Finalmente, o Superego possui uma consciência parcial e tem como função orientar o Ego nas relações sociais. Também é a fonte dos sentimentos de culpa e medo de punição. Pode-se entender o Superego como um moderador da personalidade, que tem como princípio a moral e os códigos de conduta. Consequentemente, o Superego atua como um protetor do Id, evitando que ele tome decisões por impulso e que possam colocar em risco a personalidade do indivíduo como um todo. No entanto, o Superego não é capaz de impedir, necessariamente, a tomada de decisões emocionalmente equivocadas.
Deste modo, a base da construção freudiana acerca do modelo estrutural da personalidade se fundamenta nas necessidades inconscientes, ou impulsos biológicos, principalmente sexuais, que seriam as principais causas da motivação e da personalidade. Conforme aponta Mezan (2007), “a teoria apresenta uma visão do ser humano como movido por forças que desconhece, tendo ao mesmo tempo que lhes oferecer alguma gratificação e restringir tal gratificação aos limites do permitido pela vida em sociedade”.

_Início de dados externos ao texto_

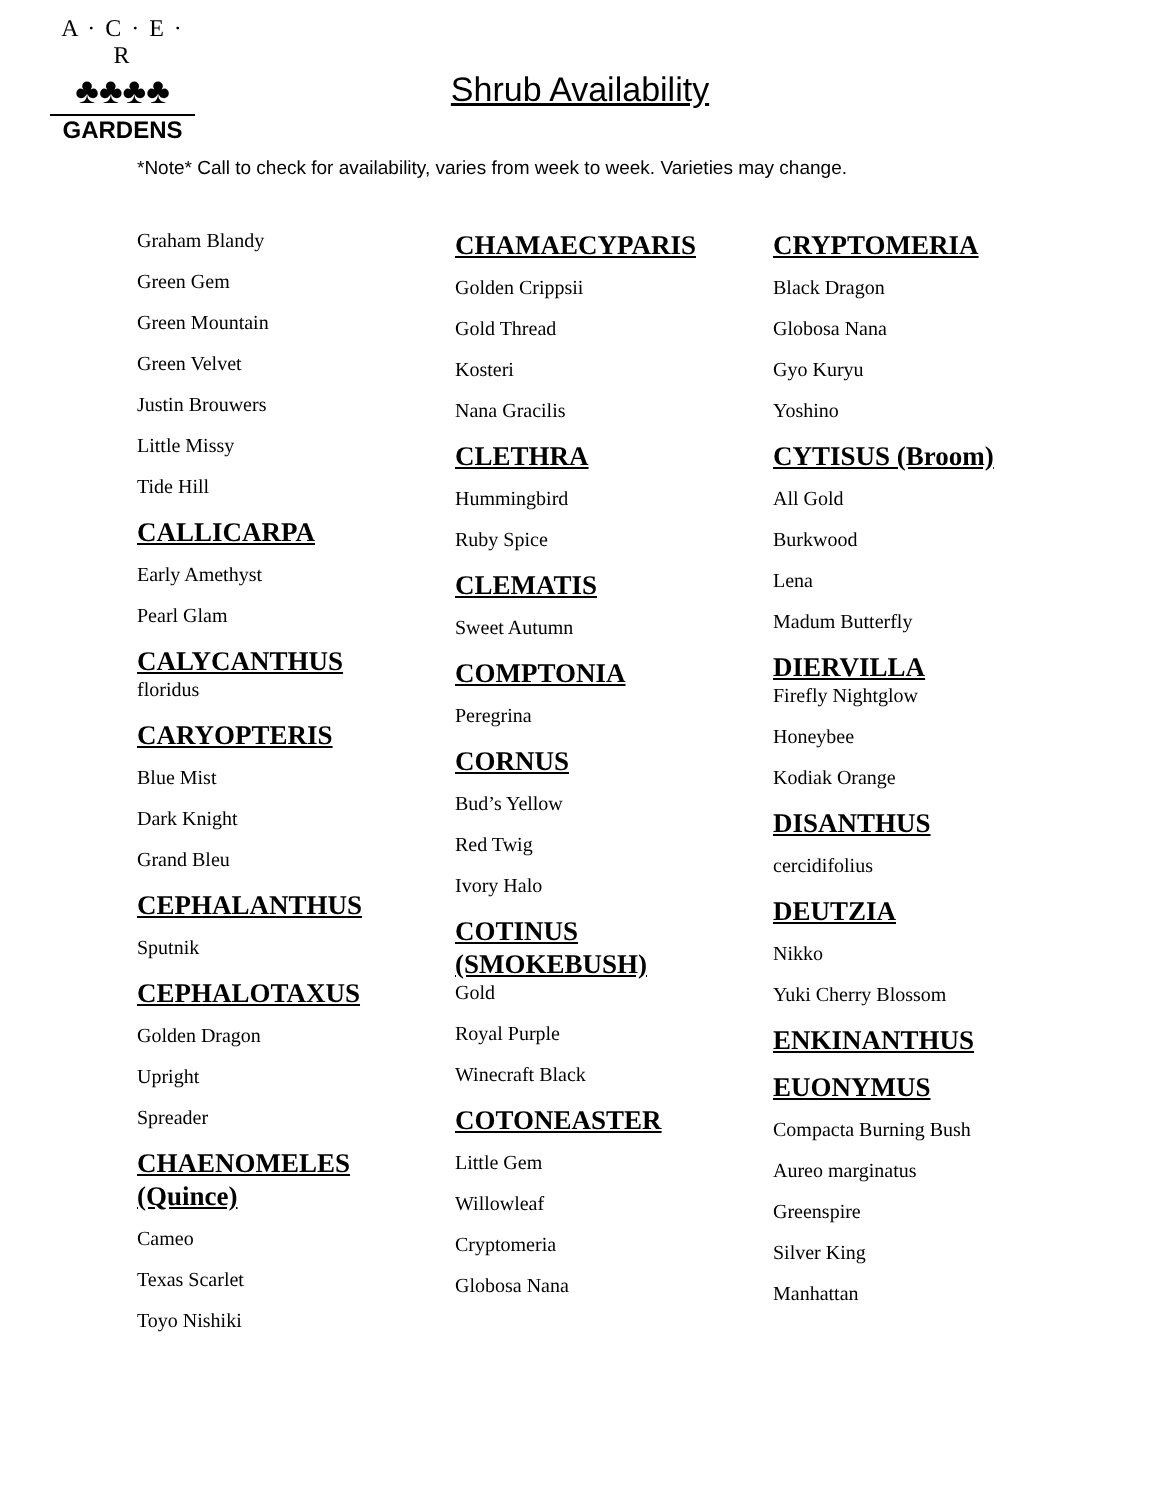A · C · E · R
♣♣♣♣
GARDENS
Shrub Availability
*Note* Call to check for availability, varies from week to week. Varieties may change.
Graham Blandy
Green Gem
Green Mountain
Green Velvet
Justin Brouwers
Little Missy
Tide Hill
CALLICARPA
Early Amethyst
Pearl Glam
CALYCANTHUS
floridus
CARYOPTERIS
Blue Mist
Dark Knight
Grand Bleu
CEPHALANTHUS
Sputnik
CEPHALOTAXUS
Golden Dragon
Upright
Spreader
CHAENOMELES (Quince)
Cameo
Texas Scarlet
Toyo Nishiki
CHAMAECYPARIS
Golden Crippsii
Gold Thread
Kosteri
Nana Gracilis
CLETHRA
Hummingbird
Ruby Spice
CLEMATIS
Sweet Autumn
COMPTONIA
Peregrina
CORNUS
Bud’s Yellow
Red Twig
Ivory Halo
COTINUS (SMOKEBUSH)
Gold
Royal Purple
Winecraft Black
COTONEASTER
Little Gem
Willowleaf
Cryptomeria
Globosa Nana
CRYPTOMERIA
Black Dragon
Globosa Nana
Gyo Kuryu
Yoshino
CYTISUS (Broom)
All Gold
Burkwood
Lena
Madum Butterfly
DIERVILLA
Firefly Nightglow
Honeybee
Kodiak Orange
DISANTHUS
cercidifolius
DEUTZIA
Nikko
Yuki Cherry Blossom
ENKINANTHUS
EUONYMUS
Compacta Burning Bush
Aureo marginatus
Greenspire
Silver King
Manhattan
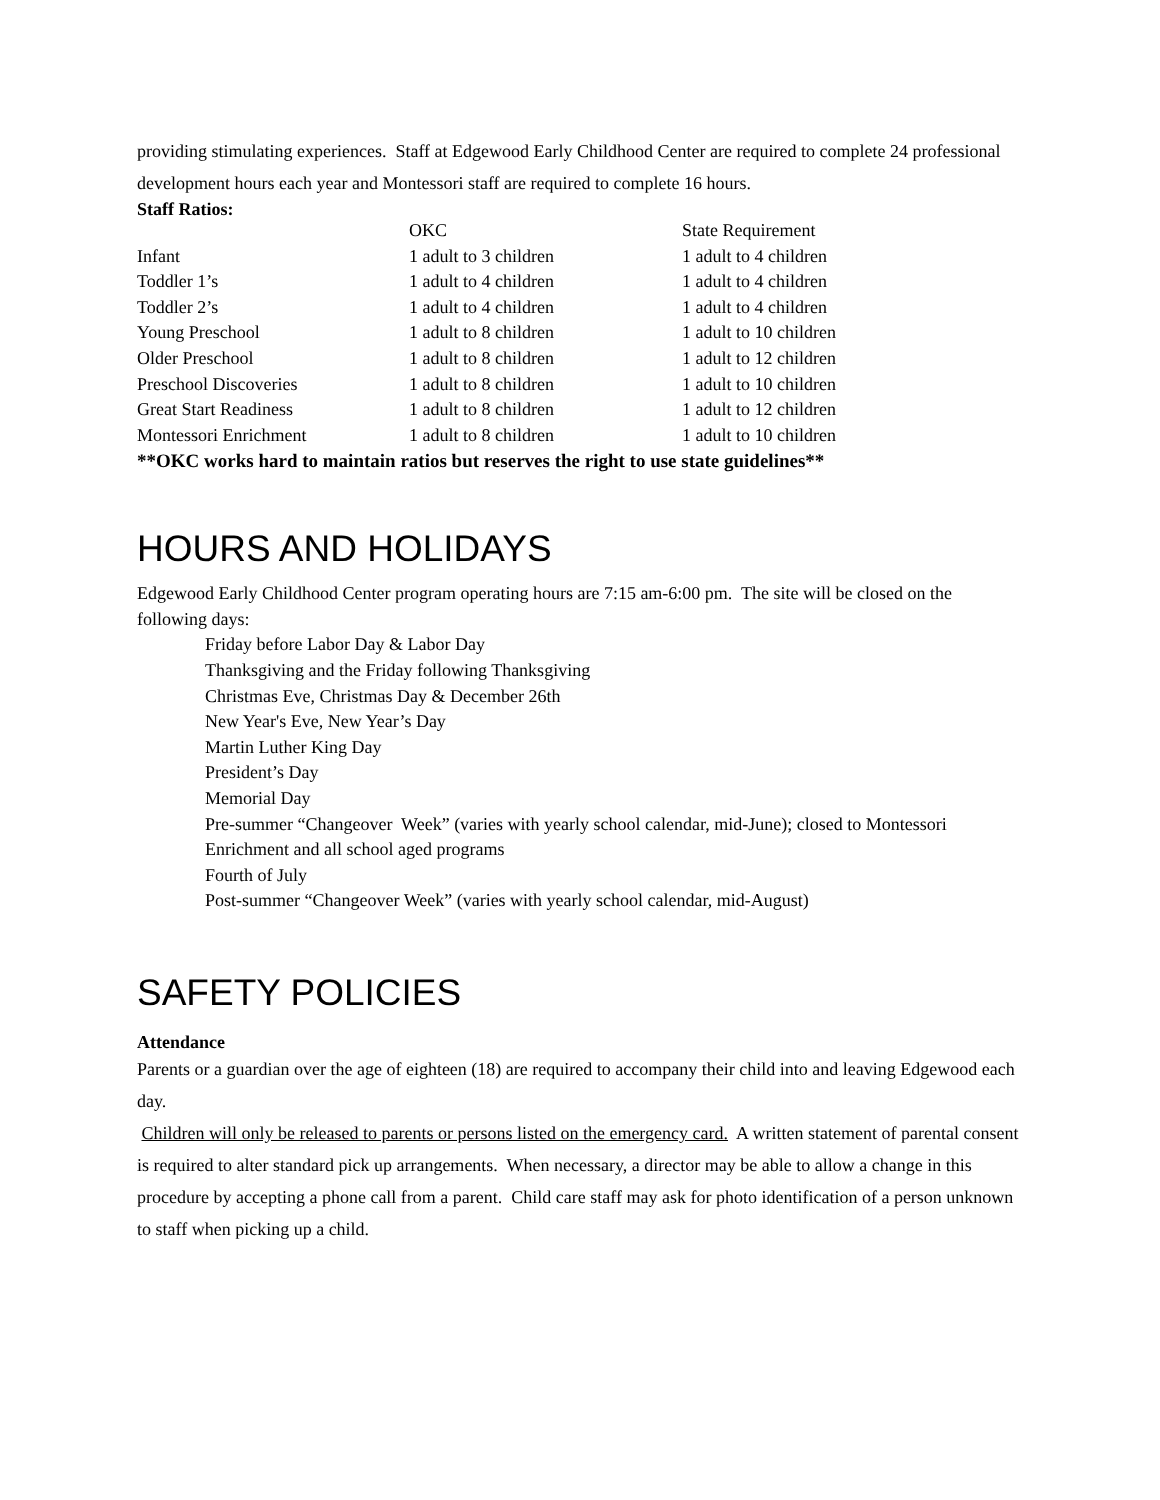providing stimulating experiences. Staff at Edgewood Early Childhood Center are required to complete 24 professional development hours each year and Montessori staff are required to complete 16 hours.
Staff Ratios:
| | OKC | State Requirement |
| Infant | 1 adult to 3 children | 1 adult to 4 children |
| Toddler 1’s | 1 adult to 4 children | 1 adult to 4 children |
| Toddler 2’s | 1 adult to 4 children | 1 adult to 4 children |
| Young Preschool | 1 adult to 8 children | 1 adult to 10 children |
| Older Preschool | 1 adult to 8 children | 1 adult to 12 children |
| Preschool Discoveries | 1 adult to 8 children | 1 adult to 10 children |
| Great Start Readiness | 1 adult to 8 children | 1 adult to 12 children |
| Montessori Enrichment | 1 adult to 8 children | 1 adult to 10 children |
**OKC works hard to maintain ratios but reserves the right to use state guidelines**
HOURS AND HOLIDAYS
Edgewood Early Childhood Center program operating hours are 7:15 am-6:00 pm. The site will be closed on the following days:
Friday before Labor Day & Labor Day
Thanksgiving and the Friday following Thanksgiving
Christmas Eve, Christmas Day & December 26th
New Year's Eve, New Year’s Day
Martin Luther King Day
President’s Day
Memorial Day
Pre-summer “Changeover Week” (varies with yearly school calendar, mid-June); closed to Montessori Enrichment and all school aged programs
Fourth of July
Post-summer “Changeover Week” (varies with yearly school calendar, mid-August)
SAFETY POLICIES
Attendance
Parents or a guardian over the age of eighteen (18) are required to accompany their child into and leaving Edgewood each day.
Children will only be released to parents or persons listed on the emergency card. A written statement of parental consent is required to alter standard pick up arrangements. When necessary, a director may be able to allow a change in this procedure by accepting a phone call from a parent. Child care staff may ask for photo identification of a person unknown to staff when picking up a child.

Por fim, importa salientar que a teoria psicanalista foi sendo aperfeiçoada com o passar do tempo, tanto pelas descobertas e conhecimentos desdobrados por Freud como pelos seus discípulos. Mas, em suma, a essência da sua importância persiste a mesma, conforme enunciado pelo seu fundador, Sigmund Freud, na Conferência 35 (Freud 1932, SA I, p. 587; BN III, p. 3191-2.): “a contribuição da Psicanálise à ciência consiste precisamente em ter estendido a investigação ao território do psíquico”.
Referências
FREUD, S. O ego e o ID e outros trabalhos. VOLUME XIX (1923-1925). Imago Editora.
MEZAN, Renato. Que tipo de ciência é, afinal, a Psicanálise?. Nat. hum., São Paulo, v. 9, n. 2, p. 319-359, dez. 2007.